The strengths of combination tools are most clearly recognised in industrial-scale series production, as the combination of several production steps saves both machining and tool changing time. However, the tools often have different tool lives for the different machining operations. When one of the components reaches the end of its tool life, the whole tool has to be replaced. MAPAL therefore offers combination tools of modular design In order to be able to fully exploit the tool life of each component.
MAPAL has now developed a new, modular tool concept for the machining of the valve spring seat and the parent metal bore for valve seat rings and valve guides of an aluminium cylinder head. Two combination tools are employed. Both can be designed for MQL machining and have a hydraulic expansion system that clamps both cylindrical shanks inwards and ring-shaped tools outwards. Additive production makes this type of tool clamping possible. Handling and tool changing are quite straightforward.
Boring and countersinking in one pass
The first of the two tools consists of an uncoated solid carbide Tritan-Drill and a PCD-tipped ring-shaped countersinking tool. The Tritan-Drill rough-machines the blind bore for the valve guide while the counterboring tool finish-machines the valve spring seat. The three cutting edges of the Tritan-Drill allow machining with a considerably higher feed rate as compared to twin cutting drills – and with at least the same quality.
The countersinking tool also has triple cutting. This ensures vibration-free machining of the valve spring seat – and that despite difficult cutting conditions due to the cored contours in the workpiece. Machining without vibration results in a higher workpiece quality and a long tool life.
Protection against twisting ensures the correct fitting of both the drill and the counterboring tool. The optimum position and edge-free transition between the chip spaces of drill and counterboring tool ensure a reliable removal of the chips.
The combination of the two machining steps in one tool shortens the cycle time. In practice the blind bore can be drilled with a spindle speed of 8,000 rpm and a feed rate of 3.2 m/min, while the valve spring seat is finish-machined with a spindle speed of 8,000 rpm and a feed rate of 2 m/min. The combination of the two steps reduces the non-productive times per cylinder head by eight to twelve seconds, depending on the machine. Thanks to the triple cutting possibility of the tools and the high machining values, more than 30 seconds are also saved for the machining of each cylinder head compared with twin cutting tools.

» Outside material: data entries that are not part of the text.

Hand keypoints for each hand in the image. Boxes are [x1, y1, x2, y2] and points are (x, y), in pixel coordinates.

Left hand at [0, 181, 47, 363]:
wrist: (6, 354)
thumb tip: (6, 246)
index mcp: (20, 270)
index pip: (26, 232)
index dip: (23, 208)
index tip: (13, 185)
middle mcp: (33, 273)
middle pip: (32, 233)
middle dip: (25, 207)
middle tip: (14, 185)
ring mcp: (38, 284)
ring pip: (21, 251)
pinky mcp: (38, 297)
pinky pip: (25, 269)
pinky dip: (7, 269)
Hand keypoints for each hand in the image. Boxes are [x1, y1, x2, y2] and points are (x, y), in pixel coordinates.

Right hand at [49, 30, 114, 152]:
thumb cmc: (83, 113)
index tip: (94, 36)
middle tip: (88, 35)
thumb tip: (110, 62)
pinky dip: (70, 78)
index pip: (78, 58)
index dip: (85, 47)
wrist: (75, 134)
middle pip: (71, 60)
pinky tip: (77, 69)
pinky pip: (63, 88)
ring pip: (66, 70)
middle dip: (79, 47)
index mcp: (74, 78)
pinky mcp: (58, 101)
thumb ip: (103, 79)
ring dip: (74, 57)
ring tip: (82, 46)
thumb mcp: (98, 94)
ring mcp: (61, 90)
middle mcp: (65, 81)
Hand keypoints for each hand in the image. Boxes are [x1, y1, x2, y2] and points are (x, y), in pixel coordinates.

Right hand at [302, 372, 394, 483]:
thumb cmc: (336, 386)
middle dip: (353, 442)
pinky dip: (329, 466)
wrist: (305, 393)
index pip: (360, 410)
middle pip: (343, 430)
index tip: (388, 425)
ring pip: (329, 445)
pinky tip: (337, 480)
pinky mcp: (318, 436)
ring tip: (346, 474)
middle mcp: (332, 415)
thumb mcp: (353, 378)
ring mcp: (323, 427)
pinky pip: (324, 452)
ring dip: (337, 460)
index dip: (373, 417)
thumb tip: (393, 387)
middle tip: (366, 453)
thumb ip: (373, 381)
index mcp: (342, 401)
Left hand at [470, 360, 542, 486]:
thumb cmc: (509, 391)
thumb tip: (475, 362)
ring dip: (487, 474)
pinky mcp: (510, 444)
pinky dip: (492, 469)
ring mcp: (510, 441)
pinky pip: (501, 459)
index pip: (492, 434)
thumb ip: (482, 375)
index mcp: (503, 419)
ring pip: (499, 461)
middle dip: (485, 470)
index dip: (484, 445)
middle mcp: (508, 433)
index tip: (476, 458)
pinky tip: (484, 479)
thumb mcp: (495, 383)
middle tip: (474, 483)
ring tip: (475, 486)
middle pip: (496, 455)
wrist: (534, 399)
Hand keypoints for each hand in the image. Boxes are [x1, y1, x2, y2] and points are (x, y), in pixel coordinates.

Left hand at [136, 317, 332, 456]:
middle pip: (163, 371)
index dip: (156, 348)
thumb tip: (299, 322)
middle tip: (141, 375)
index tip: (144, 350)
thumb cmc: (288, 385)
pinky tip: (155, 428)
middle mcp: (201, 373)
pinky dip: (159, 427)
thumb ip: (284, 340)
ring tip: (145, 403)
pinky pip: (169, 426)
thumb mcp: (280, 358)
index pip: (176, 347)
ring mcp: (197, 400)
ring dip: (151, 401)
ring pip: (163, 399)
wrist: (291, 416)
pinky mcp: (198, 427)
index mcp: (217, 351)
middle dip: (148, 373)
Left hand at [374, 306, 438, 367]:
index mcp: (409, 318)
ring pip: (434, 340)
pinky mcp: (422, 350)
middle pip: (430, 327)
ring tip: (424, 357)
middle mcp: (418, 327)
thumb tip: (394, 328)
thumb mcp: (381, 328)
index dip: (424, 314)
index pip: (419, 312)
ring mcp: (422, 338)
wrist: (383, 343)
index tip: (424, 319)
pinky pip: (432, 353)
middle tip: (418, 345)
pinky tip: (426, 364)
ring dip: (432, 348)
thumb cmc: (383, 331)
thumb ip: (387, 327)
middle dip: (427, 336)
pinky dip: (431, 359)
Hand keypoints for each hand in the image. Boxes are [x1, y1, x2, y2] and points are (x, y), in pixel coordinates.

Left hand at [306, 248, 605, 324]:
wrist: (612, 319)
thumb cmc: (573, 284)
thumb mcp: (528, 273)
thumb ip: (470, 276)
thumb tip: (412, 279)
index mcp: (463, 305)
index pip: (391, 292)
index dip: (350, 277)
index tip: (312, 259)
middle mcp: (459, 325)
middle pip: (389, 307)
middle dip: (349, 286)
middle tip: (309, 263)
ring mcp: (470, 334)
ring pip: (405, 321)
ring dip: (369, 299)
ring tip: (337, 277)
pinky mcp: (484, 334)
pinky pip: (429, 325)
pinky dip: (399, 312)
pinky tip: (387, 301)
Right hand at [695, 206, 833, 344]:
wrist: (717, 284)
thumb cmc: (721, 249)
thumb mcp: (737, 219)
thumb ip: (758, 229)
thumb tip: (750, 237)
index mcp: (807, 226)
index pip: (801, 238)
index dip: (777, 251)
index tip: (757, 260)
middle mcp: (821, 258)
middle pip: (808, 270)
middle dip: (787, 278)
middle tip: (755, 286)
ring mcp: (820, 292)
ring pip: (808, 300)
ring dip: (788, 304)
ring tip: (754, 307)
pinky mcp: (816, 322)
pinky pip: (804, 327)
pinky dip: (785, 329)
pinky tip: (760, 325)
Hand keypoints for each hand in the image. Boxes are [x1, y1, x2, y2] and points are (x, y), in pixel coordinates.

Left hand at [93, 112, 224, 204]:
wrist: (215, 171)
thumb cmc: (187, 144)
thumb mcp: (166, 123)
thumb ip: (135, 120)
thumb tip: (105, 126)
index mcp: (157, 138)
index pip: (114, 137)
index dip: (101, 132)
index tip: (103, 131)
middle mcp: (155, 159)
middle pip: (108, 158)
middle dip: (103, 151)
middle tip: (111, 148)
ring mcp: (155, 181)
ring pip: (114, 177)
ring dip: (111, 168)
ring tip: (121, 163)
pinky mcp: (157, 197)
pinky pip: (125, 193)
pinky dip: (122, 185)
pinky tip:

Different diameters with one tool
The second combination tool offers savings thanks to lower tool costs and optimum use of the tool life. It combines a PCD-tipped reamer for fine machining of the blind bore for the valve guide and a ring-shaped PCD-tipped boring tool for fine machining of the parent metal bore for the valve seat ring. Apart from the modular construction to allow optimum use to be made of the tool lives of the two components, this tool offers a further benefit compared with other concepts. The diameter of the blind bore for the valve guide is generally identical over the whole series. This is not true for the diameters of the valve seat rings. These differ not only within one cylinder head between the intake and exhaust sides, but also within one engine series. The modular tool system from MAPAL allows the complete engine range to be machined with just one base tool. Only the ring-shaped boring tool has to be replaced for the different diameters of the valve seat rings. The number of tools required and hence the tool costs are reduced significantly as a result. This second tool is operated with a spindle speed of 10,000 rpm and a feed rate of 6.6 m/min.
The two tools with the additively manufactured hydraulic expansion system offer significant time, and hence cost savings. Furthermore, optimum use can be made of the tool life of the individual components within the combination tools.